Resident memory T cells as targets for breast cancer immunotherapy
Published: 04/30/24 8:26 AM
Laura Mackay
Project Description:
Triple-negative breast cancer (TNBC) is an aggressive tumour type with a high risk of progression to metastasis and death. Therefore, there is an urgent need to identify better treatments for this disease. Recently, immunotherapy has emerged as an effective way to destroy cancer cells by boosting the body’s own immune system to destroy tumours, but more work is needed to improve the effectiveness of immunotherapy in breast cancer. Checkpoint blockade is one type of immunotherapy that aims to improve the ability of CD8+ T cells, a special type of immune cell, to seek out and destroy cancer cells, but currently has limited efficacy in TNBC. Prof Laura Mackay and team have identified a type of CD8+ T cell, called tissue-resident memory T cell and found that TNBC patients with more tissue-resident memory T cells have better prognosis and higher survival outcome. Here, the team will seek to understand the genes and proteins that make these cells most effective at killing tumours to design a novel immunotherapy treatment strategy.
Why is this work needed:
Triple-negative breast cancers (TNBC) accounts for up to 15% of all breast cancers, are aggressive, spread fast, and result in poor patient responses to treatments like chemotherapy and radiation therapy. Immunotherapy is a relatively newer form of treatment that acts to stimulate cancer-fighting immune cells to kill cancer cells. While immunotherapy has been successful in the treatment of certain blood cancers, is yet to show efficacy in the treatment of solid cancers, like breast cancer.
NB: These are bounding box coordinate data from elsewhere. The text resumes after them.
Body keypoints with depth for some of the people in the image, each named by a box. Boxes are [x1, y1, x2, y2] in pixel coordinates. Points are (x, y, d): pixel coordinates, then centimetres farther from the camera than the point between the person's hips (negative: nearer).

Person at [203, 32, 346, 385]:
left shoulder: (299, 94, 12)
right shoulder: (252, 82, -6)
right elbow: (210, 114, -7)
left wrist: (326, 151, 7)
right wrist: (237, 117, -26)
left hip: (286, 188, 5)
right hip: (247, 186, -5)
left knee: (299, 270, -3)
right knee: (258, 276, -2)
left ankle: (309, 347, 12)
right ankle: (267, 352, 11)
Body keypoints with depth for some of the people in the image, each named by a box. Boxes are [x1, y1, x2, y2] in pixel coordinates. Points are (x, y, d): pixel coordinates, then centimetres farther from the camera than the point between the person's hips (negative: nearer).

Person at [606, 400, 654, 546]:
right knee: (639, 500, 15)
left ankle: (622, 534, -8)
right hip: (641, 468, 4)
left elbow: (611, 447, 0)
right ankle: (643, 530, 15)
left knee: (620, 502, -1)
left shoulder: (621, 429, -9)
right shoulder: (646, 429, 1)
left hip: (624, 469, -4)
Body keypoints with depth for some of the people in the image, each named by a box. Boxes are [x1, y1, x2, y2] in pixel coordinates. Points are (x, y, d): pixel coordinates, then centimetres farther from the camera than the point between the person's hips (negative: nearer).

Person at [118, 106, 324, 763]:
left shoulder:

Hence there is a need to develop novel and more effective methods to reinvigorate a patient’s own immune response to fight the cancer to help lower the breast cancer death rate.
Expected outcomes:
Successful outcomes of this study will reveal ways to empower tissue-resident memory T cells to effectively seek and destroy cancer cells as a novel treatment option for TNBC patients who have one of the poorer prognoses amongst all the breast cancer types
Project description:
Triple-negative breast cancer (TNBC), which is an aggressive tumour type with a higher risk for metastasis and poorer prognosis, accounts for up to 15% of breast cancers. Tumour resection surgery, chemotherapy and radiotherapy remain standard treatments for TNBC. It’s now widely acknowledged that immunotherapy which harnesses and reprograms the body’s own immune system can be a powerful way to specifically target and eliminate cancer. Immunotherapy works by boosting cancer-fighting immune cells called CD8+ T cells. However, some CD8+ T cells within a tumour become “exhausted” and lose their ability to kill the tumour. Prior research by Prof Laura Mackay at the University of Melbourne and colleagues have identified a specific type of CD8+ T cells known as tissue-resident memory T cells, and found that TNBC patients with higher levels of tissue-resident memory T cells tend to have better prognosis and higher survival outcome.
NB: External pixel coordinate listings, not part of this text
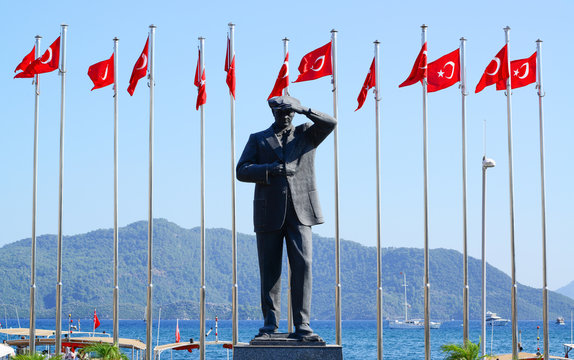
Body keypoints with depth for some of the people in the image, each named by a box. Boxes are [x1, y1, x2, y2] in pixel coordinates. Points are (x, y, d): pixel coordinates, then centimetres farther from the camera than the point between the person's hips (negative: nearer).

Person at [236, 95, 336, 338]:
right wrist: (271, 170, -12)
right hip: (269, 213, 1)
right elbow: (242, 171, 3)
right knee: (269, 270, 2)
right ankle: (270, 324, 9)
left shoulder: (306, 134, 16)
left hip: (300, 211, -1)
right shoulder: (258, 140, 15)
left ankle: (302, 325, -10)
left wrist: (304, 110, -15)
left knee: (303, 265, -11)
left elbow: (330, 124, -2)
In this NBCF-funded study the team aims to examine a novel approach of eradicating cancer cells by enhancing the population of tissue-resident memory T cells, instead of reviving exhausted T cells, currently one of the strategies used to improve immunotherapy. The approach will seek to understand the genes and proteins that make these cells most effective at killing tumours with the aim to use this knowledge to design more effective immunotherapy strategies for TNBC which currently faces limited effective treatment options.